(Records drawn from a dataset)
*****

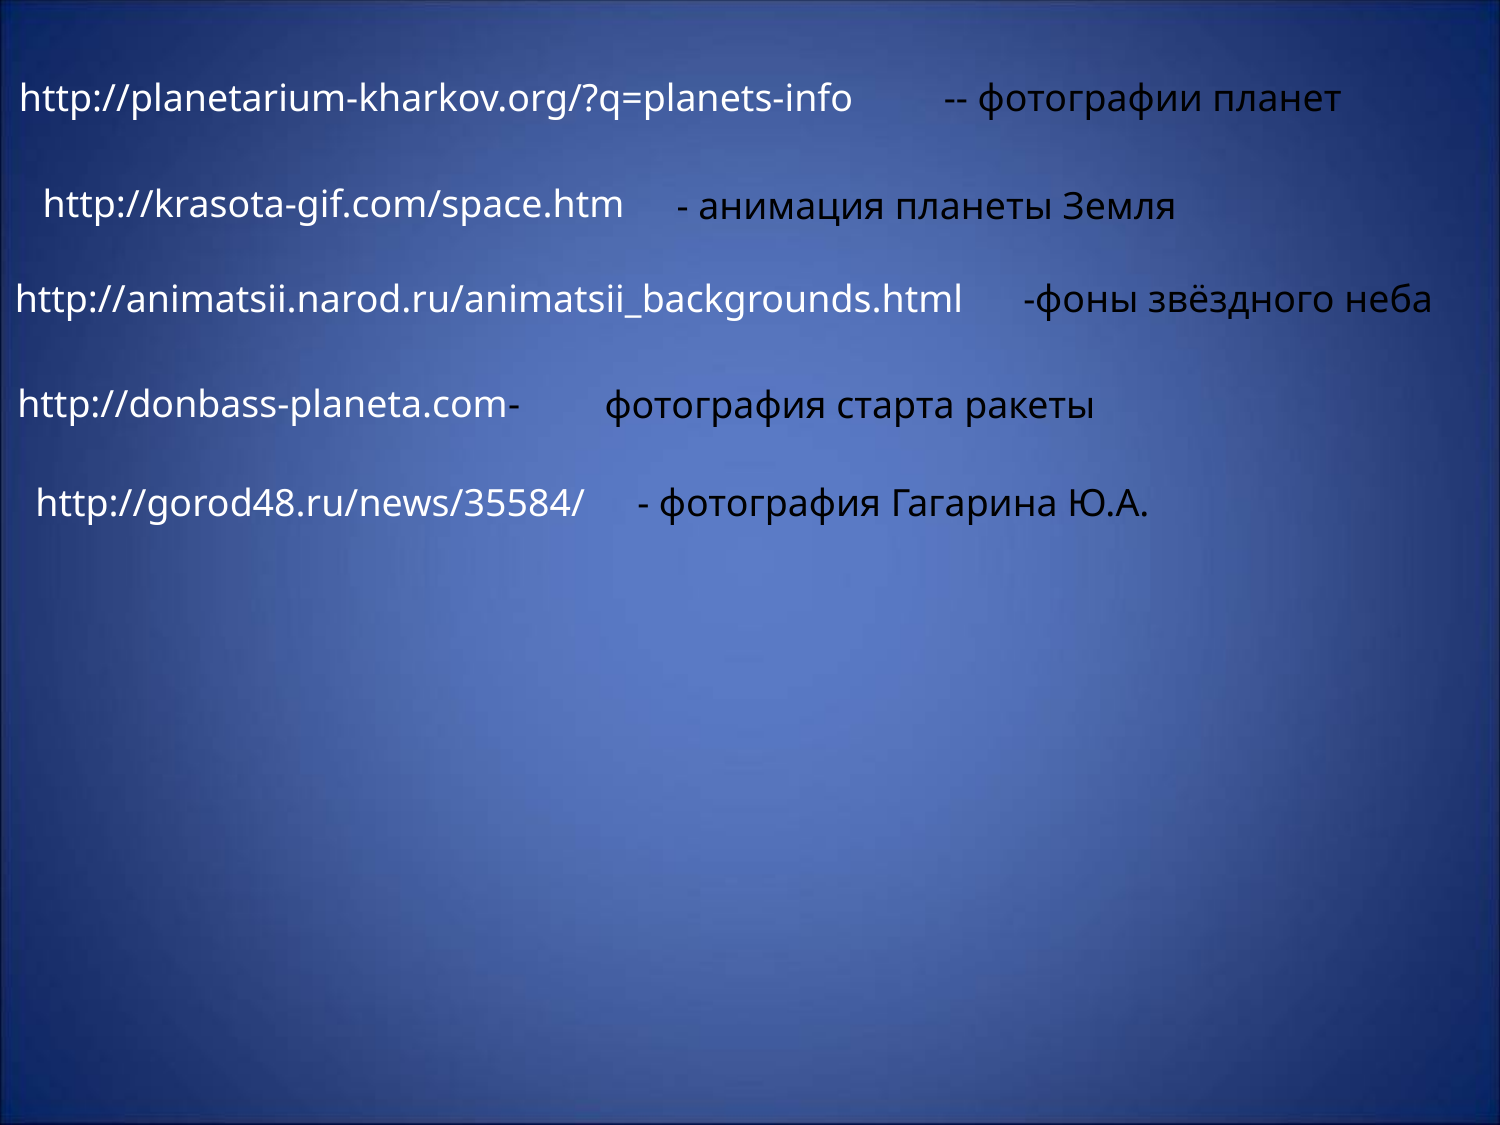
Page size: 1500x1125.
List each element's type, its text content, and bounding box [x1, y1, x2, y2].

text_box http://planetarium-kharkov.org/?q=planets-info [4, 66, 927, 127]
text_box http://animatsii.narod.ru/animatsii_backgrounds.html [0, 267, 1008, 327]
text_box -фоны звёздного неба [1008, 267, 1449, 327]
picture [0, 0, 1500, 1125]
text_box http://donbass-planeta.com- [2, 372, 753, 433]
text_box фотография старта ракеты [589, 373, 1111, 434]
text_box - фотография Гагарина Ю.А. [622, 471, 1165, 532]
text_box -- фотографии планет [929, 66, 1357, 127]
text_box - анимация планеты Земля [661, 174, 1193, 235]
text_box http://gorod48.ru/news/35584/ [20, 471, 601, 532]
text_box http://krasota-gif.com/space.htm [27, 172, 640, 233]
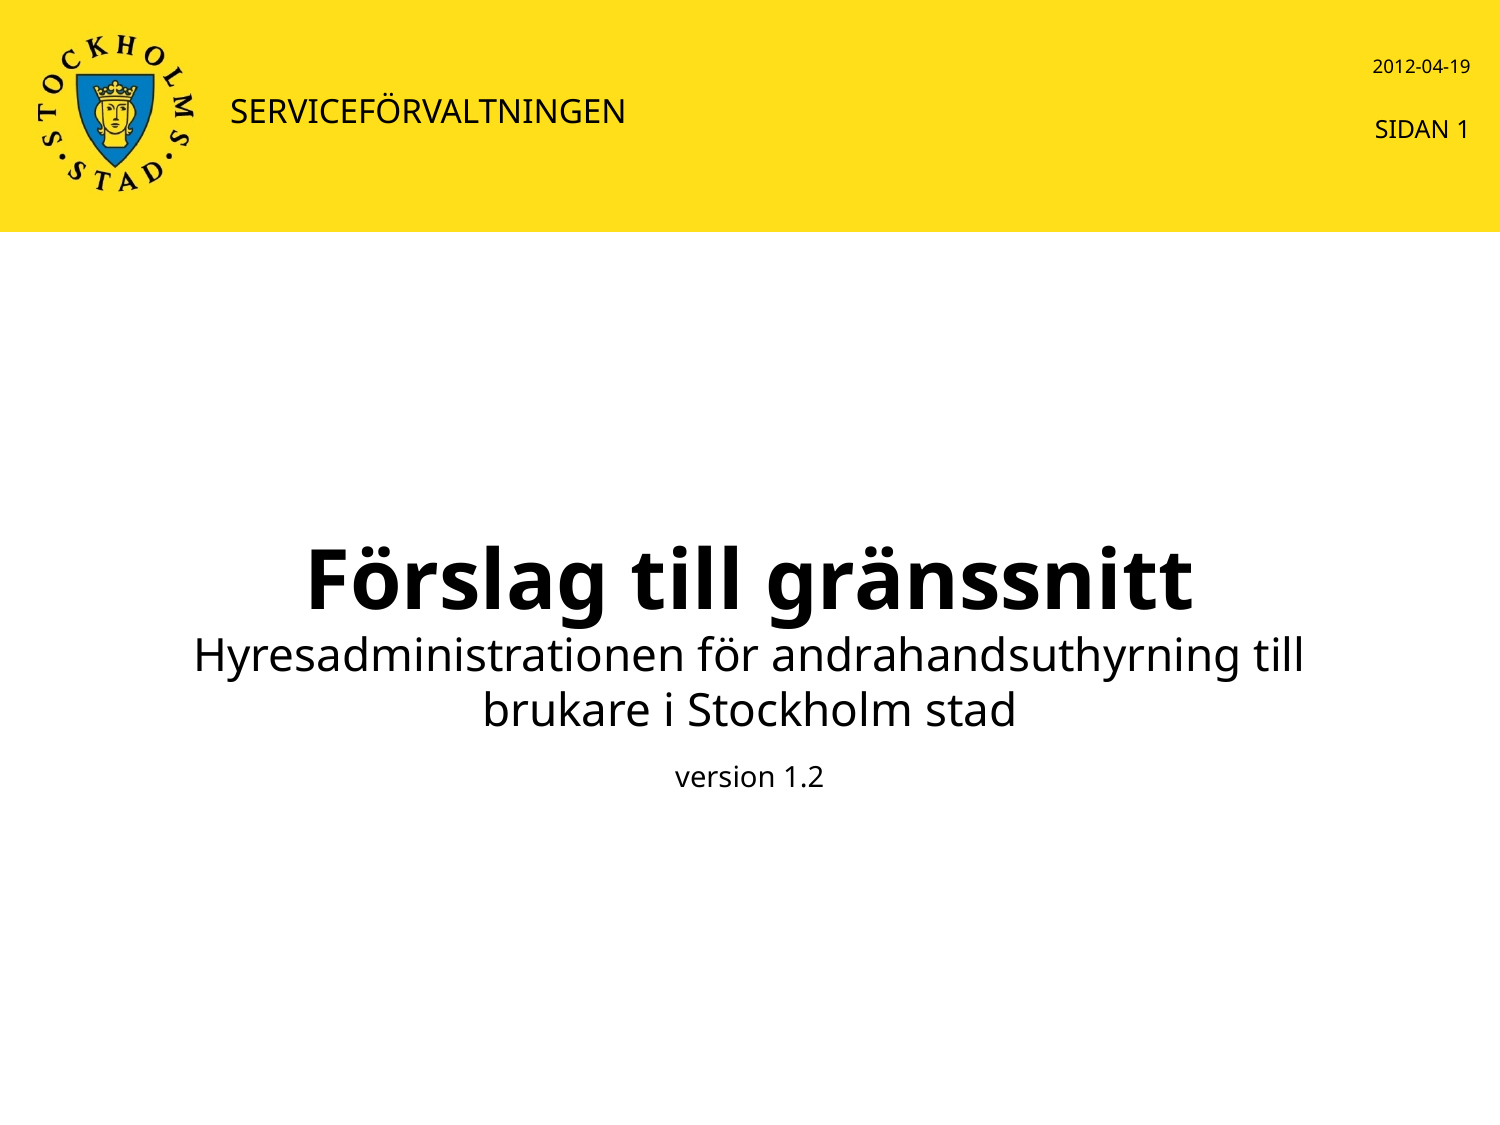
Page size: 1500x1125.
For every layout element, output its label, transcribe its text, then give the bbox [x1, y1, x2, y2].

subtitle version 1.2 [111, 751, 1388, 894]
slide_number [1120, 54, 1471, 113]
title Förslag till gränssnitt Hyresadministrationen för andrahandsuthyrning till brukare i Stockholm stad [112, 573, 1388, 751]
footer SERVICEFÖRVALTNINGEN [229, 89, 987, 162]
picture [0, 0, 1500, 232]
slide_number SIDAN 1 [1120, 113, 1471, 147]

*****

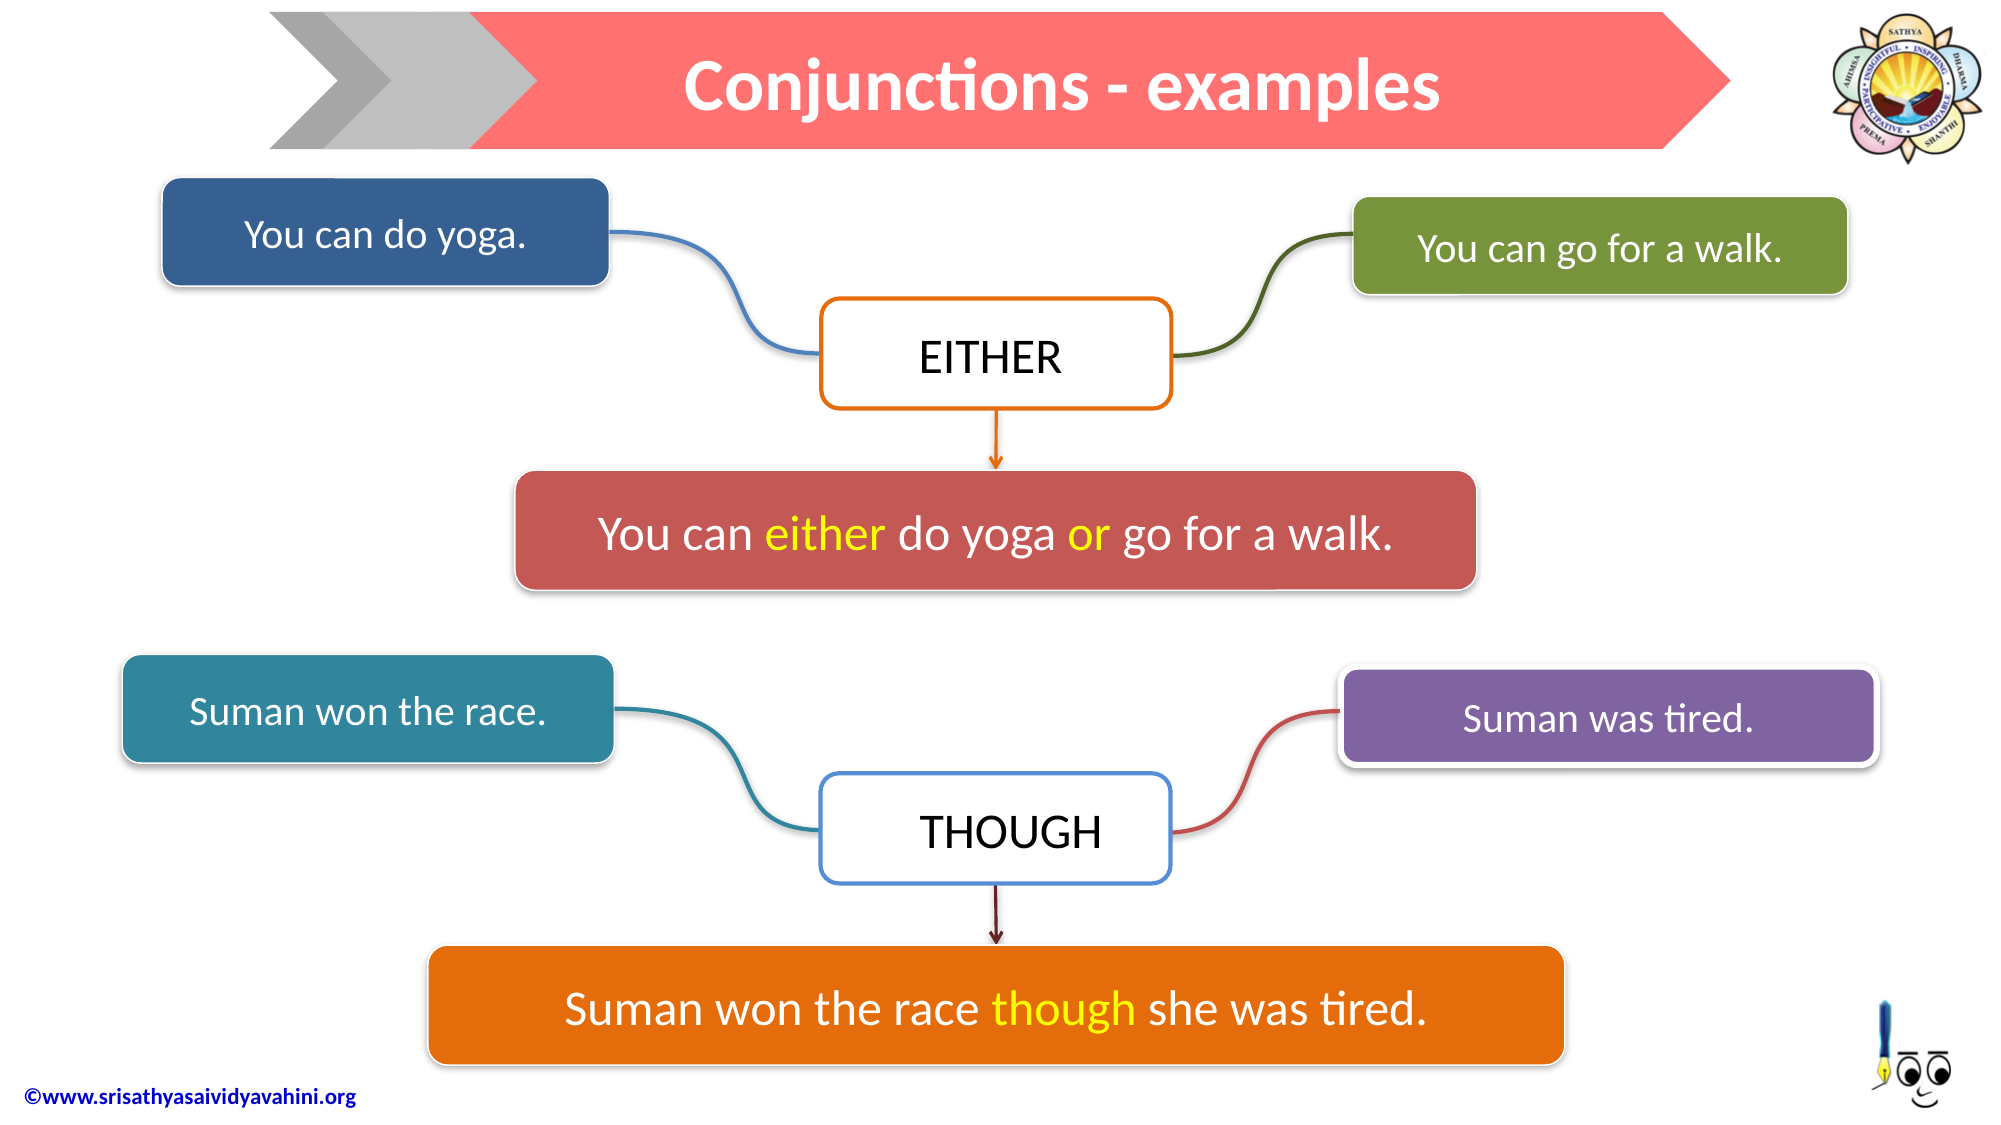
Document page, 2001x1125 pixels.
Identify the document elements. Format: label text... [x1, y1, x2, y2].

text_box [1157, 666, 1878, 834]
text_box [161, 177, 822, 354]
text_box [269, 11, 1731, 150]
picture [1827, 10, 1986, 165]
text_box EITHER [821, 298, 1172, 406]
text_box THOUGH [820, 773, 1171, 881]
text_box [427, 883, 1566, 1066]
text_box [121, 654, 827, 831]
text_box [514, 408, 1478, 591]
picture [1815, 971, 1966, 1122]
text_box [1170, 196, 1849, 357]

*****

◆ **Task details**: From the records above, print only the lines between the one holding "Document page, 2001x1125 pixels." and the one holding "text_box [1170, 196, 1849, 357]", inclusive, exactly as they stand.

◆ **Solution**:
Document page, 2001x1125 pixels.
Identify the document elements. Format: label text... [x1, y1, x2, y2].

text_box [1157, 666, 1878, 834]
text_box [161, 177, 822, 354]
text_box [269, 11, 1731, 150]
picture [1827, 10, 1986, 165]
text_box EITHER [821, 298, 1172, 406]
text_box THOUGH [820, 773, 1171, 881]
text_box [427, 883, 1566, 1066]
text_box [121, 654, 827, 831]
text_box [514, 408, 1478, 591]
picture [1815, 971, 1966, 1122]
text_box [1170, 196, 1849, 357]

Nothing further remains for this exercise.